Required work: When responding, copy every record below exactly as it appears.
**** Input records
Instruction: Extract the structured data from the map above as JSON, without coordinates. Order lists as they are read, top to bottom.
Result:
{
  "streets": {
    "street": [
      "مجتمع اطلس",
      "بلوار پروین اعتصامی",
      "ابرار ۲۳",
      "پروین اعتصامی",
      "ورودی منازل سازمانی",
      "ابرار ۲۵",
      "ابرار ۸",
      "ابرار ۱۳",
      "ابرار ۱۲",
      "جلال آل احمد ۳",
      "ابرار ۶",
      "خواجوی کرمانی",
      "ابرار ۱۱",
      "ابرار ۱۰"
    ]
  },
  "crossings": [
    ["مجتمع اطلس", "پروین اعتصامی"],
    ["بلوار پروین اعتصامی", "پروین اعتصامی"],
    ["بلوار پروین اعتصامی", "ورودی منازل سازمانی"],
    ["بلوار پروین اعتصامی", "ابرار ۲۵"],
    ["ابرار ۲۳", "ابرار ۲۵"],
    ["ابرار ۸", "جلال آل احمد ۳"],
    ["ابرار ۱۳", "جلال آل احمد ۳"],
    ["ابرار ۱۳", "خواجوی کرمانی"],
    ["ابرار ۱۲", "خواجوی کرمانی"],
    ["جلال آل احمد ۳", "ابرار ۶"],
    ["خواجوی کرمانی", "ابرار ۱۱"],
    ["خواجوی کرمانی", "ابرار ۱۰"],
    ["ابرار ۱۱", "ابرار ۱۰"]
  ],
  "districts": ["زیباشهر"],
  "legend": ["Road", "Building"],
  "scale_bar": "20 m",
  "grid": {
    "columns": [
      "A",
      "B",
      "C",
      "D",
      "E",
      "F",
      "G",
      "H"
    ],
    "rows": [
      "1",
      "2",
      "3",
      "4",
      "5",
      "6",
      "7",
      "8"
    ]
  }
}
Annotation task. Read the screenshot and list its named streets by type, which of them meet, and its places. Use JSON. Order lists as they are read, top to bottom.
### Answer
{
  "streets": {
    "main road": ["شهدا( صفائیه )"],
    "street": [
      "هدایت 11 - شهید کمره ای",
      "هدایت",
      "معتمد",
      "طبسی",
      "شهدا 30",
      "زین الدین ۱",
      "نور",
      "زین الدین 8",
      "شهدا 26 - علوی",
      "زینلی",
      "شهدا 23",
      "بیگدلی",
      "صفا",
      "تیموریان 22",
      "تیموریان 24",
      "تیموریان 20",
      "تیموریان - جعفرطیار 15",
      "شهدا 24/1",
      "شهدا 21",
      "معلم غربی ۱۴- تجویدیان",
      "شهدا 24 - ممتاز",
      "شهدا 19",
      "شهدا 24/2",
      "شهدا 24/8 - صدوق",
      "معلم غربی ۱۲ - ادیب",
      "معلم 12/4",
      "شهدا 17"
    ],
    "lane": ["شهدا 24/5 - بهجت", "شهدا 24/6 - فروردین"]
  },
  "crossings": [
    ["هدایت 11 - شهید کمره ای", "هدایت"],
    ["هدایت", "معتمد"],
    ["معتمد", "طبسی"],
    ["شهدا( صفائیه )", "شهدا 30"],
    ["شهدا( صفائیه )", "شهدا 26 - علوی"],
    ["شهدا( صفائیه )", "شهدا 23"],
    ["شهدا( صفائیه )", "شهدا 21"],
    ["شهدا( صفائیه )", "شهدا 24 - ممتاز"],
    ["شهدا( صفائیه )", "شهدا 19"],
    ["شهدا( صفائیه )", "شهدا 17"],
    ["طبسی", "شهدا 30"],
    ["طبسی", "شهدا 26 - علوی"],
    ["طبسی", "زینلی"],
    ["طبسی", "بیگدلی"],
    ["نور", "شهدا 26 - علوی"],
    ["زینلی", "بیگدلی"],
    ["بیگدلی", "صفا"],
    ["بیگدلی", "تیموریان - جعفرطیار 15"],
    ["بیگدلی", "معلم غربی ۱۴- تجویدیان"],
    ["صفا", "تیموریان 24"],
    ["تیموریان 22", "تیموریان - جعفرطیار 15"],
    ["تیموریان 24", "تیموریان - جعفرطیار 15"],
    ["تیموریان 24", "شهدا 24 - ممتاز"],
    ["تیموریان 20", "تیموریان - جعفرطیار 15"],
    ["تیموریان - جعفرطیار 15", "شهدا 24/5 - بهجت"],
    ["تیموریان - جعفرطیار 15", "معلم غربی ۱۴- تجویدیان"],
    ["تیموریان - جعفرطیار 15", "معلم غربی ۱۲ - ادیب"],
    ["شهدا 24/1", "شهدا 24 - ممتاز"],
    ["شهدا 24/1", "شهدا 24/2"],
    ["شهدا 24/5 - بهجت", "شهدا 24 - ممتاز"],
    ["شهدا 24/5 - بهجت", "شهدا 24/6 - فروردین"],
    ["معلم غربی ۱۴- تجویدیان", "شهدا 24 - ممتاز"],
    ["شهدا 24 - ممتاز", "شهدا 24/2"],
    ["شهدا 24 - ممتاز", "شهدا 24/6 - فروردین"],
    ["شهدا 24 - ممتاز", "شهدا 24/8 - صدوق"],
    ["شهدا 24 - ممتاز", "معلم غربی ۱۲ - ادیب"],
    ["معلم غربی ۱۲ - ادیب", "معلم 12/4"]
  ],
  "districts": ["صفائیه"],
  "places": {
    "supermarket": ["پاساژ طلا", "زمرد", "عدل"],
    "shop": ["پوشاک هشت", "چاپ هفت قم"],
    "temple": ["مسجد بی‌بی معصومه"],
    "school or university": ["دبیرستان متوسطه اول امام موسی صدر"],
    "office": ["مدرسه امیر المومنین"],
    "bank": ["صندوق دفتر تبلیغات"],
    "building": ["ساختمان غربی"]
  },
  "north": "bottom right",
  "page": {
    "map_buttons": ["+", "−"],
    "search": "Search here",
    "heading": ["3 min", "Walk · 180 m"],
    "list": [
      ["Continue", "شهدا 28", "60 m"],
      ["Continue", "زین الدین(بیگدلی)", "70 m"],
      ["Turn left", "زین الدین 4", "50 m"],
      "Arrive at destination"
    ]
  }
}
********
Output for this task:
Instruction: Extract the structured data from the map above as JSON, without coordinates. Order lists as they are read, top to bottom.
Result:
{
  "streets": {
    "street": [
      "مجتمع اطلس",
      "بلوار پروین اعتصامی",
      "ابرار ۲۳",
      "پروین اعتصامی",
      "ورودی منازل سازمانی",
      "ابرار ۲۵",
      "ابرار ۸",
      "ابرار ۱۳",
      "ابرار ۱۲",
      "جلال آل احمد ۳",
      "ابرار ۶",
      "خواجوی کرمانی",
      "ابرار ۱۱",
      "ابرار ۱۰"
    ]
  },
  "crossings": [
    ["مجتمع اطلس", "پروین اعتصامی"],
    ["بلوار پروین اعتصامی", "پروین اعتصامی"],
    ["بلوار پروین اعتصامی", "ورودی منازل سازمانی"],
    ["بلوار پروین اعتصامی", "ابرار ۲۵"],
    ["ابرار ۲۳", "ابرار ۲۵"],
    ["ابرار ۸", "جلال آل احمد ۳"],
    ["ابرار ۱۳", "جلال آل احمد ۳"],
    ["ابرار ۱۳", "خواجوی کرمانی"],
    ["ابرار ۱۲", "خواجوی کرمانی"],
    ["جلال آل احمد ۳", "ابرار ۶"],
    ["خواجوی کرمانی", "ابرار ۱۱"],
    ["خواجوی کرمانی", "ابرار ۱۰"],
    ["ابرار ۱۱", "ابرار ۱۰"]
  ],
  "districts": ["زیباشهر"],
  "legend": ["Road", "Building"],
  "scale_bar": "20 m",
  "grid": {
    "columns": [
      "A",
      "B",
      "C",
      "D",
      "E",
      "F",
      "G",
      "H"
    ],
    "rows": [
      "1",
      "2",
      "3",
      "4",
      "5",
      "6",
      "7",
      "8"
    ]
  }
}
Annotation task. Read the screenshot and list its named streets by type, which of them meet, and its places. Use JSON. Order lists as they are read, top to bottom.
### Answer
{
  "streets": {
    "main road": ["شهدا( صفائیه )"],
    "street": [
      "هدایت 11 - شهید کمره ای",
      "هدایت",
      "معتمد",
      "طبسی",
      "شهدا 30",
      "زین الدین ۱",
      "نور",
      "زین الدین 8",
      "شهدا 26 - علوی",
      "زینلی",
      "شهدا 23",
      "بیگدلی",
      "صفا",
      "تیموریان 22",
      "تیموریان 24",
      "تیموریان 20",
      "تیموریان - جعفرطیار 15",
      "شهدا 24/1",
      "شهدا 21",
      "معلم غربی ۱۴- تجویدیان",
      "شهدا 24 - ممتاز",
      "شهدا 19",
      "شهدا 24/2",
      "شهدا 24/8 - صدوق",
      "معلم غربی ۱۲ - ادیب",
      "معلم 12/4",
      "شهدا 17"
    ],
    "lane": ["شهدا 24/5 - بهجت", "شهدا 24/6 - فروردین"]
  },
  "crossings": [
    ["هدایت 11 - شهید کمره ای", "هدایت"],
    ["هدایت", "معتمد"],
    ["معتمد", "طبسی"],
    ["شهدا( صفائیه )", "شهدا 30"],
    ["شهدا( صفائیه )", "شهدا 26 - علوی"],
    ["شهدا( صفائیه )", "شهدا 23"],
    ["شهدا( صفائیه )", "شهدا 21"],
    ["شهدا( صفائیه )", "شهدا 24 - ممتاز"],
    ["شهدا( صفائیه )", "شهدا 19"],
    ["شهدا( صفائیه )", "شهدا 17"],
    ["طبسی", "شهدا 30"],
    ["طبسی", "شهدا 26 - علوی"],
    ["طبسی", "زینلی"],
    ["طبسی", "بیگدلی"],
    ["نور", "شهدا 26 - علوی"],
    ["زینلی", "بیگدلی"],
    ["بیگدلی", "صفا"],
    ["بیگدلی", "تیموریان - جعفرطیار 15"],
    ["بیگدلی", "معلم غربی ۱۴- تجویدیان"],
    ["صفا", "تیموریان 24"],
    ["تیموریان 22", "تیموریان - جعفرطیار 15"],
    ["تیموریان 24", "تیموریان - جعفرطیار 15"],
    ["تیموریان 24", "شهدا 24 - ممتاز"],
    ["تیموریان 20", "تیموریان - جعفرطیار 15"],
    ["تیموریان - جعفرطیار 15", "شهدا 24/5 - بهجت"],
    ["تیموریان - جعفرطیار 15", "معلم غربی ۱۴- تجویدیان"],
    ["تیموریان - جعفرطیار 15", "معلم غربی ۱۲ - ادیب"],
    ["شهدا 24/1", "شهدا 24 - ممتاز"],
    ["شهدا 24/1", "شهدا 24/2"],
    ["شهدا 24/5 - بهجت", "شهدا 24 - ممتاز"],
    ["شهدا 24/5 - بهجت", "شهدا 24/6 - فروردین"],
    ["معلم غربی ۱۴- تجویدیان", "شهدا 24 - ممتاز"],
    ["شهدا 24 - ممتاز", "شهدا 24/2"],
    ["شهدا 24 - ممتاز", "شهدا 24/6 - فروردین"],
    ["شهدا 24 - ممتاز", "شهدا 24/8 - صدوق"],
    ["شهدا 24 - ممتاز", "معلم غربی ۱۲ - ادیب"],
    ["معلم غربی ۱۲ - ادیب", "معلم 12/4"]
  ],
  "districts": ["صفائیه"],
  "places": {
    "supermarket": ["پاساژ طلا", "زمرد", "عدل"],
    "shop": ["پوشاک هشت", "چاپ هفت قم"],
    "temple": ["مسجد بی‌بی معصومه"],
    "school or university": ["دبیرستان متوسطه اول امام موسی صدر"],
    "office": ["مدرسه امیر المومنین"],
    "bank": ["صندوق دفتر تبلیغات"],
    "building": ["ساختمان غربی"]
  },
  "north": "bottom right",
  "page": {
    "map_buttons": ["+", "−"],
    "search": "Search here",
    "heading": ["3 min", "Walk · 180 m"],
    "list": [
      ["Continue", "شهدا 28", "60 m"],
      ["Continue", "زین الدین(بیگدلی)", "70 m"],
      ["Turn left", "زین الدین 4", "50 m"],
      "Arrive at destination"
    ]
  }
}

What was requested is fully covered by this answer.